The End of the Korean War and The North Korean Refugee Crisis

The Arch of Reunification located south of Pyongyang, the capital of North Korea.

The Arch of Reunification located south of Pyongyang, the capital of North Korea.

The two Koreas recently announced that they will be coming to the negotiating table at Panmunjom, or Peace Village. National leaders will be convening in a building that straddles the two Koreas, one used for high-level negotiations. On the table is an order of business that many say is long overdue: a peace treaty that would signal the official end to the Korean War.

The promise of this treaty would be far reaching for everyday North Koreans and even North Korean refugees. But experts say that such a treaty would require more than one meeting and also complicated by many factors.

Lasting peace on the Korean Peninsula could mean an end to the starvation of the North Korean people. The UN reported last year that about two in five North Koreans are malnourished and 70 percent of the country’s citizens rely on food aid. Putting a stop to the pressing burden of hunger in the North Korean population could furthermore spell an end to the North Korean refugee crisis, as a major concern of defectors could be solved with reliable, sustainable resources.

But it is important to remember that many potential solutions to the problem of hunger are currently unavailable to the North as the Korean War never came to an official end. The three-year conflict from 1950 to 1953 ended with a truce, not a peace treaty. The truce was a simple agreement that stated that both sides would cease combat. A peace treaty, as opposed to the ongoing armistice, would require more involvement from both Koreas as well as many hours of negotiation on controversial issues such as sovereignty and land.

“Whatever they call it: a peace declaration, a peace accord, even a peace treaty — it doesn’t mean we will all wake up and Korea is at peace,” said John Delury, an associate professor of Chinese studies at Yonsei University in Seoul told the New York Times. “It’s significant, but it’s embedded in a process. I would imagine the two Koreas can do something on their own to declare their own commitment to peace.”

But many factors and forces could stop such open signs of good will in their tracks. Take for example North Korea’s nuclear arsenal. The country’s leaders have repeatedly signaled willingness to denuclearize only to break their promises in spectacular shows of force and open aggression.

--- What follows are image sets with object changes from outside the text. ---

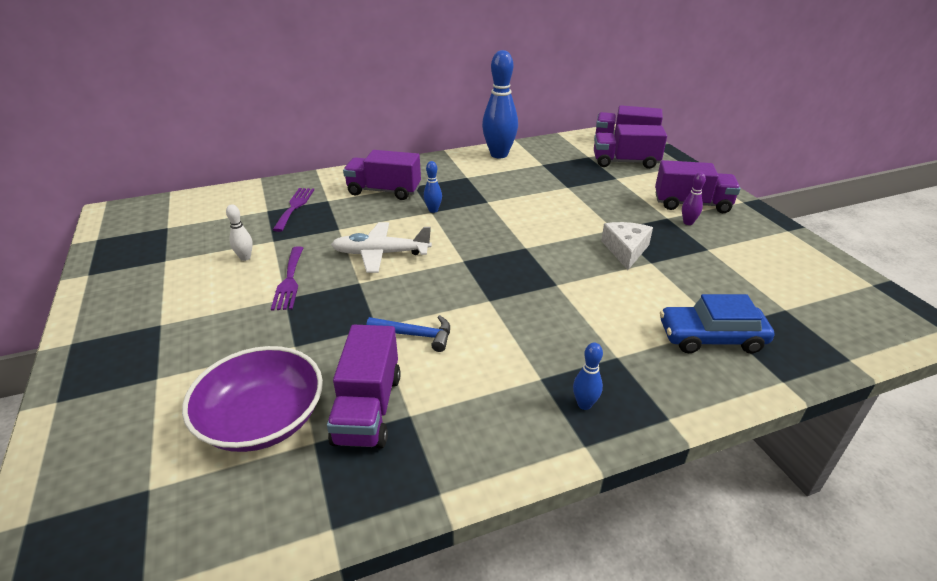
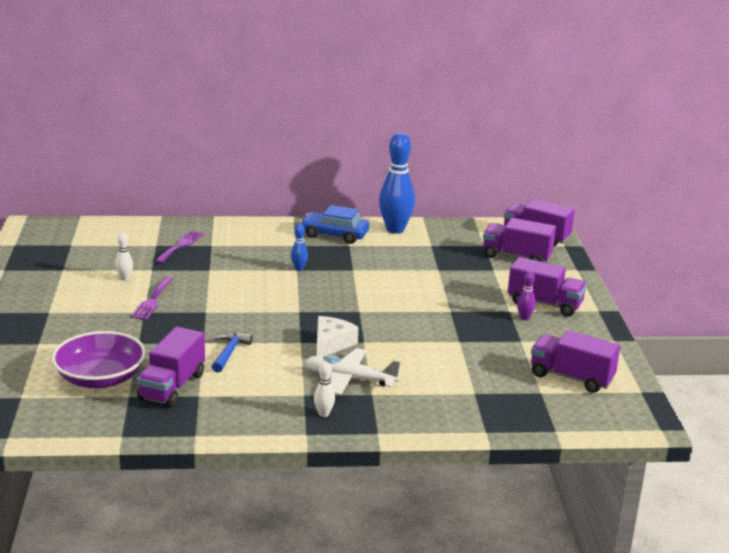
camera: 15 degrees right, 10 degrees down
white plane [331,222,432,273] -> white plane moved to [305,348,401,395]
purple truck [343,150,421,200] -> purple truck moved to [531,330,620,393]
blue hammer [366,315,450,352] -> blue hammer turned 105 degrees counterclockwise [212,332,253,373]
blue bowling pin [573,343,603,410] -> white bowling pin [314,361,335,417]
white cheese [601,222,653,270] -> white cheese moved to [317,316,359,356]
blue car [660,294,774,354] -> blue car moved to [300,205,369,244]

Both South Korea and the U.S. have recently said that peace would only be possible and sustainable if North Korea denuclearizes.

Some experts say that North Korea’s current motivations are not for peace but for war.

“Dictator Kim Jong Un’s move comes straight out of the rogue-regime playbook: Offer peace to distract from preparations for war,” wrote Michael Rubin of the conservative American Enterprise Institute think-tank for the New York Post. “That it repeatedly works reflects the naiveté of Western officials, for whom history begins anew with every administration.”

China is another complicating factor. China is a close ally to North Korea and has grave concerns about a U.S. presence on the Korean Peninsula, even as a peacekeeping force. China has been North Korea’s main benefactor and has represented up to 70 percent of North Korea’s economy. It is possible that a peaceful cooperation between the Koreas, which may eventually open opportunities for the West to enter into countries so close to China’s borders, would be an unwelcome thorn in China’s side.

With so much riding on potential peace between North and South Korea, it is easy to get swept up with the dream of peace and stability. No one knows what will happen next. The best we can do is hope and pray that the events that unfold in the next few months will result in progressive steps toward lasting peace for all people in the region.